L’auto si sfrena e finisce in acqua: 32enne travolta, è in Rianimazione

Era insieme all’amica quando la Jeep Renegade ha iniziato a muoversi, lei ha tentato di fermarla Un uomo si è tuffato per salvarla: ora è ricoverata a Pescara con un’emorragia cerebrale e fratture
ORTONA . L’auto si è sfrenata mentre lei e la sua amica erano scese per ammirare il mare di notte. Così, nel tentativo di bloccare la marcia della vettura verso l’acqua, una 32enne di Lanciano - A.B. le iniziali - è stata travolta ed è rimasta gravemente ferita.
NELL’AREA PORTUALE
L’incidente si è verificato l’altra notte nell’area portuale di Ortona. Secondo una prima ricostruzione dei carabinieri della locale compagnia e della capitaneria di porto, intorno alle 3 due donne si trovavano nella zona dello scalo di alaggio. Un punto in cui non avrebbero potuto essere poiché l’area è interdetta alle auto. Ma rimaniamo su quanto accaduto: sembra che stessero fumando una sigaretta quando improvvisamente la Jeep Renegade con la quale viaggiavano, e che in quel momento era ferma in sosta, si è sfrenata.

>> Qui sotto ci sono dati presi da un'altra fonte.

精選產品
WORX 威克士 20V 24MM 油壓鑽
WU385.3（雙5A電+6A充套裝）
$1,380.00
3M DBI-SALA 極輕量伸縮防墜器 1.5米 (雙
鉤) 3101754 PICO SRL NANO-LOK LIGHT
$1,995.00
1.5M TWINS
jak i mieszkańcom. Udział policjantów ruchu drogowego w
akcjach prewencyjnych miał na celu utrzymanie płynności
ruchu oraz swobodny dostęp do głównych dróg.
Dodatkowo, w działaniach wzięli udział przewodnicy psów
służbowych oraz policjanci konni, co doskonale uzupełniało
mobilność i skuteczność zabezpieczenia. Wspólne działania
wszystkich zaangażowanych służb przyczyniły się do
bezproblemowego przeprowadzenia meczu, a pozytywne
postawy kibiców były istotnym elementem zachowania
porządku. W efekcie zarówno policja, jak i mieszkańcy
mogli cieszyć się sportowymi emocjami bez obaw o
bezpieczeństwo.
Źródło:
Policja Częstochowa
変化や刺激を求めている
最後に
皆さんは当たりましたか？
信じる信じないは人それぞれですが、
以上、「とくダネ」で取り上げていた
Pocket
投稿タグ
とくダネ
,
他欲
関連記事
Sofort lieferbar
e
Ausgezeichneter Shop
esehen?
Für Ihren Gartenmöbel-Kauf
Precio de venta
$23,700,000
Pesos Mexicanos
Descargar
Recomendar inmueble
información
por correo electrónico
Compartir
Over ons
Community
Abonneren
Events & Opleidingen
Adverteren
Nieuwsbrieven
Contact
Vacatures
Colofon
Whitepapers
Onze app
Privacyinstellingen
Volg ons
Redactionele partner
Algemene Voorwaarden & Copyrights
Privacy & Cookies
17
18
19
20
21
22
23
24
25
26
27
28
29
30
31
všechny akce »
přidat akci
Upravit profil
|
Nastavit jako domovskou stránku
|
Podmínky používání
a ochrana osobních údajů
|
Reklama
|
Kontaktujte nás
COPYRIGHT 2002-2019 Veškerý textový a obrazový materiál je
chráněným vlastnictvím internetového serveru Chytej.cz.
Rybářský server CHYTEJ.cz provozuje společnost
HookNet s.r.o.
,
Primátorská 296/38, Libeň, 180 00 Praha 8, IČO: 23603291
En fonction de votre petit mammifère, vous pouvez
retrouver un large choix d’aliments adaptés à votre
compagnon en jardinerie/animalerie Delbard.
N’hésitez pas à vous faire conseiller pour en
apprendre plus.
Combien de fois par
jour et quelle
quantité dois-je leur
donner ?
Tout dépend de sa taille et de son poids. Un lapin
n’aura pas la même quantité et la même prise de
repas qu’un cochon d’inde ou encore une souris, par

IL TENTATIVO DI SALVATAGGIO
Resasi conto di ciò che stava avvenendo, d’istinto la 32enne si è posizionata davanti alla vettura nel tentativo di bloccare la sua corsa. Un gesto che è risultato vano e, anzi, ha avuto conseguenze più gravi. Infatti la ragazza è stata investita e trascinata in acqua insieme al veicolo, che ha imboccato la discesa dello scalo di alaggio - ossia il punto in cui vengono tirate in mare le barche.
L’ALLARME
L’altra donna presente è rimasta pietrificata nel vedere l’amica finire in acqua dopo essere stata travolta. A dare l’allarme è stato un uomo che stava sistemando attrezzature nelle vicinanze e che si è immediatamente tuffato per recuperare la giovane ferita, riportandola a galla e chiamando i soccorsi.
I SOCCORSI
Sul posto sono intervenuti in pochi minuti i carabinieri della compagnia di Ortona, un’ambulanza del 118, gli uomini della locale capitaneria di porto ed i vigili del fuoco del distaccamento ortonese. Le condizioni della ferita sono apparse subito serie: è stata trasportata all’ospedale di Pescara con fratture alla testa ed al volto, al bacino, al femore, oltre che traumi vari ed un’emorragia cerebrale. È ricoverata in Rianimazione.
IL RECUPERO
Dei fatti è stato informato anche il pubblico ministero Marika Ponziani. Capitaneria di porto e carabinieri hanno raccolto le informazioni necessarie, ascoltando anche la testimonianza della ragazza che ha assistito all’incidente. Seppur la dinamica sia stata praticamente ricostruita, restano da chiarire le cause che hanno portato l’auto a mettersi in movimento, così come i motivi per cui si trovava in un punto dove non poteva stare. I vigili del fuoco hanno lavorato fino alle 7 di ieri mattina per recuperare il veicolo ed evitare rischi di inquinamento in mare. Il mezzo è stato tirato fuori dall’acqua agganciandolo a dei cavi d’acciaio, usufruendo anche della presenza dello scivolo che ha agevolato la sua risalita. Pur non essendoci notevole profondità in quel punto, comunque l’auto è stata sommersa dall’acqua.